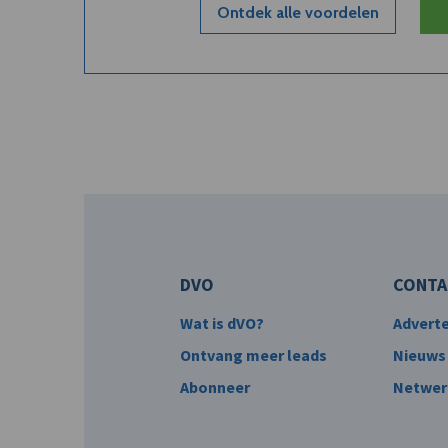
Ontdek alle voordelen
DVO
CONTA
Wat is dVO?
Advert
Ontvang meer leads
Nieuws
Abonneer
Netwer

┄┄┄┄┄┄┄┄┄┄

__WORK ORDER__
Rewrite the text of the rows with "Nieuws" replaced by "Blog" and everything else left as it is. Leave the pictures out.

__SOLUTION FOR THIS TASK__
Ontdek alle voordelen
DVO
CONTA
Wat is dVO?
Advert
Ontvang meer leads
Blog
Abonneer
Netwer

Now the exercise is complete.